>>>>>

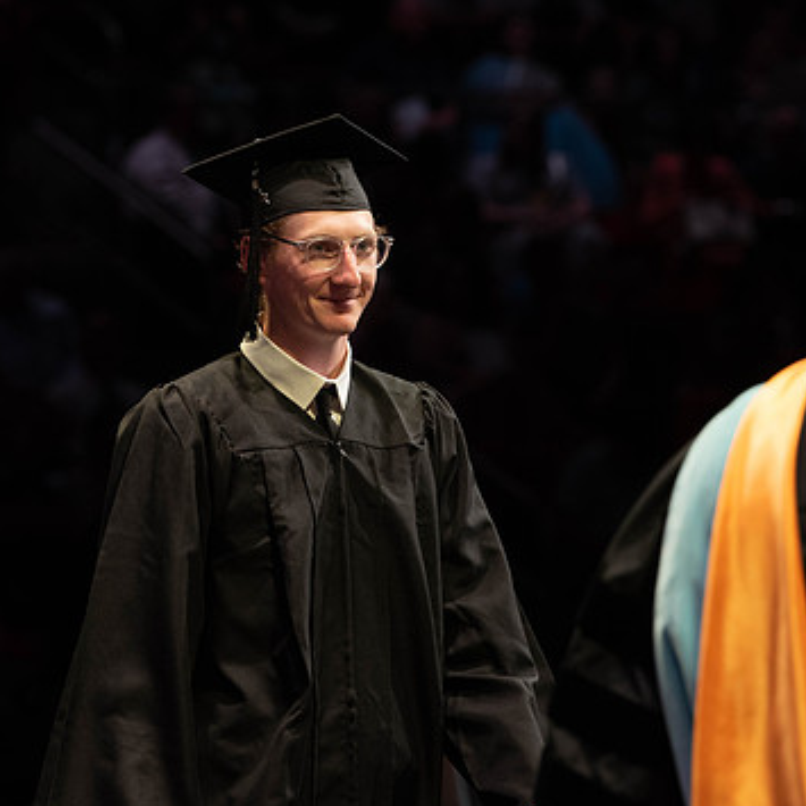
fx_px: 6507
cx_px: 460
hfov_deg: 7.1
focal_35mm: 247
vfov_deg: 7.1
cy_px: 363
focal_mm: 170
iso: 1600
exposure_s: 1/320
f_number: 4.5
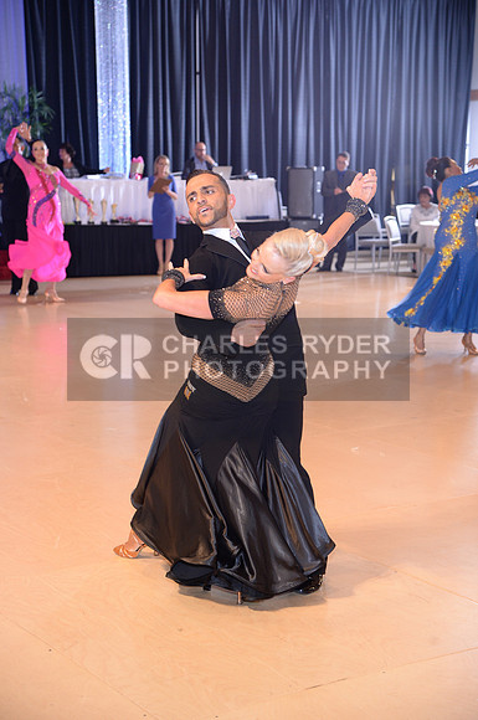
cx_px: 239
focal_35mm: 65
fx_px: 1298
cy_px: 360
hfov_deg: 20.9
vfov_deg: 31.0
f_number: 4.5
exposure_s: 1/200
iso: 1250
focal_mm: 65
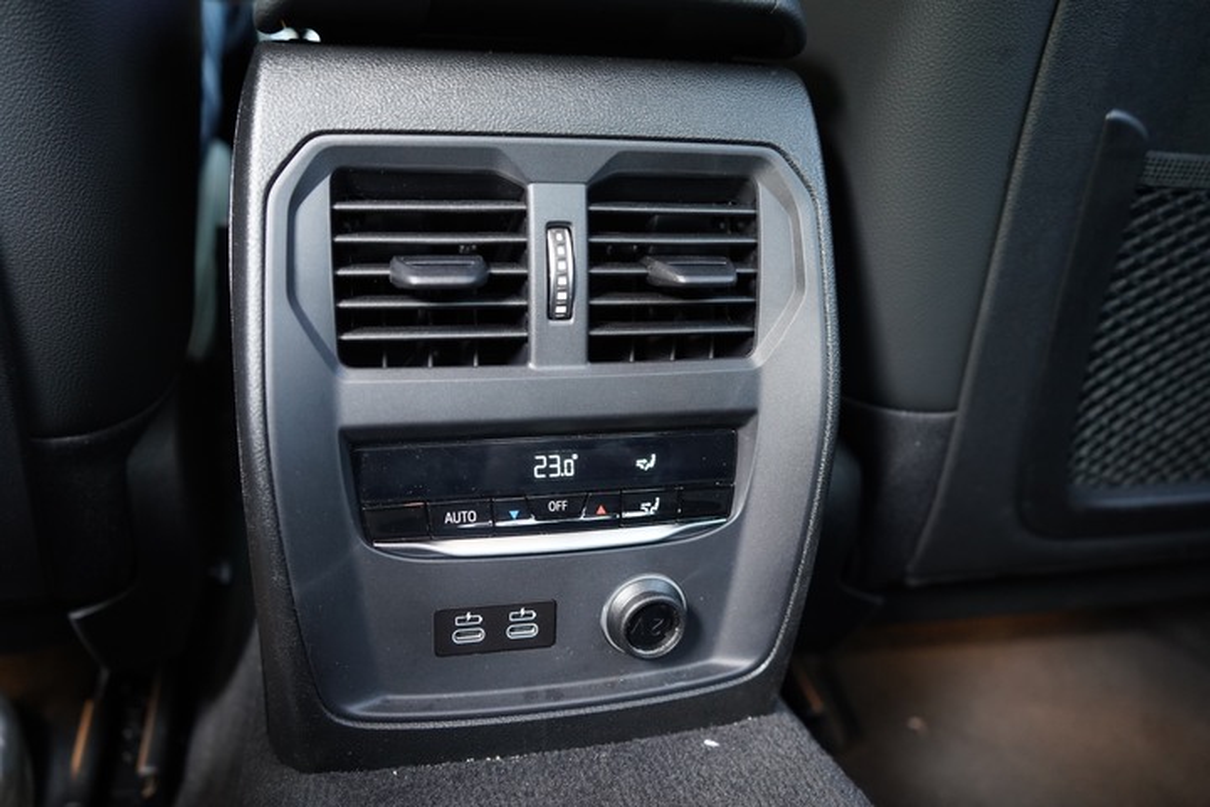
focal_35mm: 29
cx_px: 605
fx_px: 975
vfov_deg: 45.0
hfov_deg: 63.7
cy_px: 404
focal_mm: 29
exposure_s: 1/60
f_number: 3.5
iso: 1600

<<<<<

> **Exercise instructions**
What you give back should be exactly the lines from the one with "vfov_deg: 45.0" through the final line of the listing, and no others.

> **Answer to this problem**
vfov_deg: 45.0
hfov_deg: 63.7
cy_px: 404
focal_mm: 29
exposure_s: 1/60
f_number: 3.5
iso: 1600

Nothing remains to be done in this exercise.